**Text provided**
+++++
Governing bodies can use strategies and authorities to seek some order and organize people in certain desirable pattern to achieve the final vision. Such attempts, if they neglect the status in quo and conditions on how vibrantly people on their own adapt themselves or adapt the space to suit their needs and requirements is a very critical factor to be considered. And this adapting happens all the time and this is more and more visible in places of retail establishments. The generation which is not able to afford high price tags go to fancy places only to browse and go to street markets or bazaars to find similar looking things or cheaper imitations to meet the pricing they can afford.
Organizational attempts to give urban space some sense of homogeneity is an ambitious premise since the population that inhabits it, is rarely homogeneous. They are varied with background, cultures, beliefs, history, personal traits and quirks, desires, future aspirations and own sketchy framework to achieve them. Migrants to USA from India and China rarely adapt to food habits available and offered. Asian markets, Indian spices and vegetables become a sought after category after initial exuberance of salads, sandwiches, fries and so on. This illustrates that there is a force working towards making strikingly different food joints and supporting peripherals to meet the migrant inhabitants. Speaking in Indian context, aspiration of a migrant father from a rural environment, now working in a service oriented industry in a city will be different from a young girl moved from a small town to a big city to peruse and pursue a dream in the city. They both will be working towards urban forces like means of commuting, public transport, cultural adapting, work environment, food habits, socializing habits, aspirations and adapted methods to go about all of them.
+++++
**Provided data**
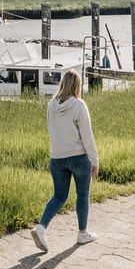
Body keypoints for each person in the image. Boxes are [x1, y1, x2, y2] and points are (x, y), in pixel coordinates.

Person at [32, 69, 97, 251]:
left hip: (57, 157)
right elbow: (87, 136)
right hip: (78, 157)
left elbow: (51, 129)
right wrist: (95, 160)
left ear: (62, 83)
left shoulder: (51, 104)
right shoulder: (79, 105)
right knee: (82, 195)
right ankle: (82, 234)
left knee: (59, 196)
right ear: (77, 85)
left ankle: (41, 228)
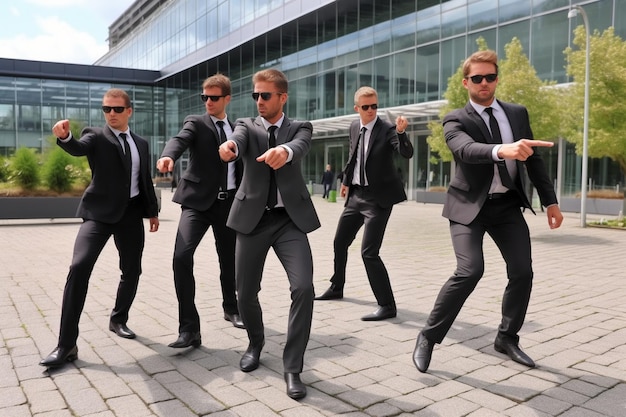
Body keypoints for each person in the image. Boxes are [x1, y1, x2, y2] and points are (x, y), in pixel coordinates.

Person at [412, 50, 563, 373]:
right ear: (466, 82)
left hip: (507, 205)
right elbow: (464, 150)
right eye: (477, 78)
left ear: (497, 78)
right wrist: (500, 150)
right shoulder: (456, 118)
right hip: (468, 207)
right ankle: (428, 336)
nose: (484, 83)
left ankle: (507, 337)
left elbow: (533, 160)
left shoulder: (517, 113)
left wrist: (550, 201)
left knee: (522, 271)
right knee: (470, 270)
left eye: (490, 77)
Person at [218, 69, 320, 400]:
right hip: (252, 220)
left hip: (290, 220)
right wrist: (230, 146)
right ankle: (255, 342)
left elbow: (300, 144)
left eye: (266, 95)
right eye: (255, 96)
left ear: (282, 97)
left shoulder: (300, 127)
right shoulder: (246, 125)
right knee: (245, 292)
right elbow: (238, 140)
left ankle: (292, 367)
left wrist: (285, 152)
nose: (259, 101)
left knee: (303, 287)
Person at [40, 88, 160, 368]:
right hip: (98, 214)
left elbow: (144, 180)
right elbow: (78, 148)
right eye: (107, 109)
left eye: (117, 109)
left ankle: (119, 319)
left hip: (131, 214)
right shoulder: (95, 135)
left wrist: (152, 211)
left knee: (132, 270)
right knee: (79, 267)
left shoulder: (141, 143)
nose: (112, 114)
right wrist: (64, 136)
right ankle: (66, 344)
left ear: (129, 111)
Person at [156, 74, 245, 350]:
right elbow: (180, 139)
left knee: (229, 260)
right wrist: (169, 155)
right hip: (196, 203)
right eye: (204, 97)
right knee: (181, 257)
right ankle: (189, 329)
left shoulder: (238, 128)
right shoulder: (196, 122)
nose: (208, 101)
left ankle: (232, 308)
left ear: (227, 99)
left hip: (229, 203)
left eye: (214, 97)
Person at [315, 86, 413, 322]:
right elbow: (353, 156)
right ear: (356, 108)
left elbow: (406, 152)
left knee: (369, 252)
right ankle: (337, 287)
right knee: (340, 242)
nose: (371, 111)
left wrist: (401, 133)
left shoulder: (388, 129)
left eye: (374, 106)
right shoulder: (353, 126)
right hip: (356, 196)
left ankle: (387, 305)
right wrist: (346, 181)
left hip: (378, 200)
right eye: (366, 107)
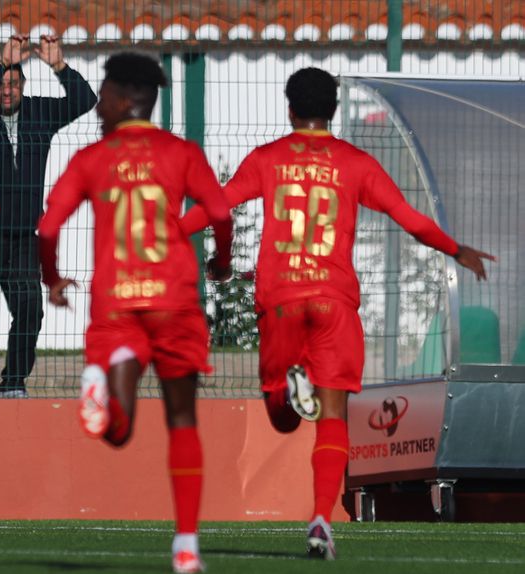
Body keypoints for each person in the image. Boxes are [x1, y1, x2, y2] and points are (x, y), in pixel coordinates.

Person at [181, 67, 495, 560]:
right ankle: (321, 521)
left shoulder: (267, 158)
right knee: (333, 416)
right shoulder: (355, 163)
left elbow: (217, 207)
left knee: (282, 420)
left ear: (290, 110)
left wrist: (169, 233)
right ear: (333, 110)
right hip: (333, 300)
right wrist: (456, 249)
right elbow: (408, 217)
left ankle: (290, 391)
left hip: (281, 297)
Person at [38, 52, 233, 574]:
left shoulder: (92, 158)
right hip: (173, 301)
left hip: (117, 304)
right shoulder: (181, 152)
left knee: (118, 433)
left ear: (125, 98)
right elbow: (219, 212)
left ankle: (103, 386)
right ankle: (186, 546)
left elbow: (49, 227)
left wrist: (53, 279)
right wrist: (221, 261)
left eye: (102, 94)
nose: (97, 104)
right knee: (182, 419)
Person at [0, 34, 97, 398]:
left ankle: (14, 382)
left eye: (14, 84)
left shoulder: (40, 113)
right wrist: (0, 62)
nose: (7, 91)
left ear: (24, 86)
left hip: (23, 236)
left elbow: (84, 100)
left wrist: (58, 65)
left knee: (29, 310)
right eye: (1, 84)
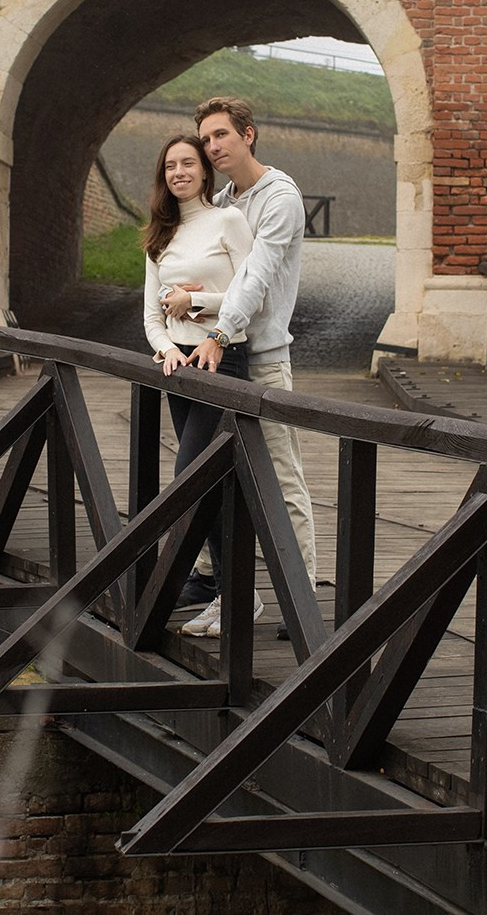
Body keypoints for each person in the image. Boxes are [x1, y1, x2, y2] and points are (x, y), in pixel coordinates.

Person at [163, 96, 317, 638]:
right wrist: (201, 305)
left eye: (221, 136)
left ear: (249, 134)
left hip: (262, 356)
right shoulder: (223, 199)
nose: (212, 147)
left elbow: (257, 279)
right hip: (221, 354)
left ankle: (303, 594)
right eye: (205, 139)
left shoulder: (280, 199)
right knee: (208, 470)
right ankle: (211, 577)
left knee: (281, 474)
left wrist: (217, 326)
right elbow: (222, 282)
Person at [139, 134, 258, 638]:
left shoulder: (228, 221)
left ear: (205, 172)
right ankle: (228, 591)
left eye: (189, 163)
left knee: (191, 475)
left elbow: (253, 291)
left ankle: (237, 593)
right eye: (171, 165)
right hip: (178, 369)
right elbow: (149, 314)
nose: (180, 172)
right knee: (208, 480)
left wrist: (200, 304)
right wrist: (165, 347)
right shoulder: (160, 235)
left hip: (221, 361)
+++++
**Activity list**
- a) Answer these questions from the text on urban space and the people who inhabit it:
(i) In what kind of places does the text say people's adapting is more and more visible?
(ii) What becomes a sought-after category for migrants after the initial exuberance of salads, sandwiches and fries?
(iii) Why does the text call attempts to give urban space a sense of homogeneity an ambitious premise?
- b) Write the next paragraph of the text on urban space and how its varied inhabitants adapt to it.

**Task responses**
- a)
(i) In places of retail establishments.
(ii) Asian markets and Indian spices and vegetables.
(iii) Because the population that inhabits urban space is rarely homogeneous.

- b)
In a nutshell, by assuming readily that statistics and data are perfect and planners and designers should use these calculations and parameters that will allow them to come up with some meaningful viable structured solution is a weak and temporary one. In short, the vision imparted from college curriculum through standardized methodology of planning minus the ethnographic study of current forces that are impacting and might impact may have limitations. Strategy which relies mainly on power relationships based on top-down approach can overlook critical dynamic variables of diversity, uncertainty, resisting forces and individual capability to adapt in their own understood way. More and more social and urban theorists, interventionists and design critics see the failure of what the “plan” and “design” can guarantee and what form it eventually takes and settles for.